### [COMPITI DA SVOLGERE]
[1] Aggiorna il passo del racconto sulla nonna materna compreso tra "La nonna materna" e "il numero telefonico.", estremi inclusi, e riscrivilo sostituendo "analfabeta" con "illetterata".
[2] Nel racconto sulla nonna materna, quale compito spettava ai nipoti che la accompagnavano al telefono pubblico?
[3] Prosegui il racconto sulla nonna materna a partire dall'ultima frase riportata.

### [BRANO PROPOSTO]
━━━━━━━━━━━━━━━━━━━━━━━━━━━━━━
Nitta

La nonna materna era analfabeta, ma i numeri li conosceva, eccome se i conti li sapeva fare! Era ugualmente suo costume costringere uno dei nipoti ad accompagnarla al telefono pubblico per chiamare uno dei tanti figli disseminati per il suolo italico. La funzione di noi nipoti era quella di dettarle il numero telefonico.

I maschi erano andati fuori dalla Sicilia in cerca di fortuna ed erano gli anni ’70. Secondo lei i figli maschi altro che fortuna! Avevano sposato delle donnacce, delle streghe, che avevano ordito, a sua detta, un matrimonio di convenienza, sfruttando il loro potere malefico di megere abili nell’arte di mescolare sangue mestruato essiccato con caffè. Il nero nasconde il rosso, diceva. Il rosso del sangue li avrebbe avvinti in un legame passionale e il nero scatenato lutti e sventure della peggiore specie, se i mariti si fossero azzardati a tradire le mogli. Io queste cose non le capivo, ma le ascoltavo, immerso nei miei giochi autistici, rubandole dalla bocca delle mie zie, che si passavano le confidenze, mentre sbucciavano fave e piselli.
━━━━━━━━━━━━━━━━━━━━━━━━━━━━━━
### [DATI FORNITI]
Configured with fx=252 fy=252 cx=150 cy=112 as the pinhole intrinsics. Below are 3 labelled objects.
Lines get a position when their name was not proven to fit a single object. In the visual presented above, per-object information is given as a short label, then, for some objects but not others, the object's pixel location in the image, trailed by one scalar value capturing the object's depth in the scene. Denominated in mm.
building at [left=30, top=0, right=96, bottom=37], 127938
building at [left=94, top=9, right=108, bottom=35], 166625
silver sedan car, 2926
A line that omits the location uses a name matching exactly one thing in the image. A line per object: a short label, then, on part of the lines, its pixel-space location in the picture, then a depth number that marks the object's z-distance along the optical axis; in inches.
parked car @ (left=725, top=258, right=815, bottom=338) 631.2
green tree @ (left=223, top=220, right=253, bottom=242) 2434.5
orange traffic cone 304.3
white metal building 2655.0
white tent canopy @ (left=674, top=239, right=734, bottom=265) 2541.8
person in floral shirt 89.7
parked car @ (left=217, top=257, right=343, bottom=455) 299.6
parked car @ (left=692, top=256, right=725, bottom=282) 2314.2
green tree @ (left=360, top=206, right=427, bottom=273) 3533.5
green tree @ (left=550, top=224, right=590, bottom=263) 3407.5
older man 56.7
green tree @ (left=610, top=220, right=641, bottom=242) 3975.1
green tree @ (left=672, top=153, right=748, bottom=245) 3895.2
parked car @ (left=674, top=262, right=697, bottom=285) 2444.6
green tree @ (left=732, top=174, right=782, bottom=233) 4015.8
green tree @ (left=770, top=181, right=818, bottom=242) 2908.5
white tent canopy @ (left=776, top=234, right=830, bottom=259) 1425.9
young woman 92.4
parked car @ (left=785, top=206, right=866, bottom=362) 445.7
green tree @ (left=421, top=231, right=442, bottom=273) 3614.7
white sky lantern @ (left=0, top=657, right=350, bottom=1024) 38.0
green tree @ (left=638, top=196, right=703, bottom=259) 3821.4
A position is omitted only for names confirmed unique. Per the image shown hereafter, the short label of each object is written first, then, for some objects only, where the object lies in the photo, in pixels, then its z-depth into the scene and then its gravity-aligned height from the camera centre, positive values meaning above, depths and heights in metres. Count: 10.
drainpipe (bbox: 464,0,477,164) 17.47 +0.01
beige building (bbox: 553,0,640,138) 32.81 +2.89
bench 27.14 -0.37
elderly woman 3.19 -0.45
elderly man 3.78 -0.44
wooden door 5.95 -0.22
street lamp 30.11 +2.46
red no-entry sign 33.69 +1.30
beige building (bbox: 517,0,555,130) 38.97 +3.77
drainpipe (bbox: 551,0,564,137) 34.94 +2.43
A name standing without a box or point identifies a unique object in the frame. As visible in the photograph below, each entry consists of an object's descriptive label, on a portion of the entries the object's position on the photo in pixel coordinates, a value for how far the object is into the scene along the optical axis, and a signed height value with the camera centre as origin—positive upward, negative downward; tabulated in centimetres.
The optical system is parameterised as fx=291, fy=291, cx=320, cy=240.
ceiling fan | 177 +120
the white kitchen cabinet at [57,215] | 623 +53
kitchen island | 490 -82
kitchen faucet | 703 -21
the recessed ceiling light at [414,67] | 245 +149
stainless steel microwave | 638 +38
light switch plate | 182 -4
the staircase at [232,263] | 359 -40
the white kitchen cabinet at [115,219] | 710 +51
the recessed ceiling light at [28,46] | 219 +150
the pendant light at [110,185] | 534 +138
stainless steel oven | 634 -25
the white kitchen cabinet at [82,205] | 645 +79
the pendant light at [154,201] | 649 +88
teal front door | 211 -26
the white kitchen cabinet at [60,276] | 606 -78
━━━━━━━━━━━━━━━━━━━━━━━━━━━━━━
### [RISPOSTE ALL'ESERCIZIO]
[1]
La nonna materna era illetterata, ma i numeri li conosceva, eccome se i conti li sapeva fare! Era ugualmente suo costume costringere uno dei nipoti ad accompagnarla al telefono pubblico per chiamare uno dei tanti figli disseminati per il suolo italico. La funzione di noi nipoti era quella di dettarle il numero telefonico.

[2] Dettarle il numero telefonico.

[3]
Anche a me toccava il turno di accolito della nonna; ci recavamo all’unico telefono pubblico disponibile in paese, un poliedrico esercizio commerciale, che fungeva da edicola, merceria e giocattoleria. Lanciato uno sguardo fugace ai giocattoli, mi concentravo su Nitta, la telefonaia, tale nel mio immaginario, ma di fatto proprietaria del negozio. Era una donna diversa da quelle di mia conoscenza familiare; alta, giunonica, elegantemente abbigliata e con due particolari galvanizzanti: un tuppo nerissimo, dalla forma di un cannone da guerra, che spara al cielo, e uno strato di ombretto verde smeraldo, che ricopriva interamente le arcate delle palpebre superiori. Quel verde spiccava di più per il solco arato dalla matita nera. Per me lei era la strega, la strega buona, ho poi scoperto negli anni. È stata amica confidenziale di mia madre, che ha completato con i suoi ricordi il ritratto di Nitta, donna e madre, che aveva deciso di essere se stessa, di dare sfoggio della sua bellezza, fregandosene delle pettegole del paese.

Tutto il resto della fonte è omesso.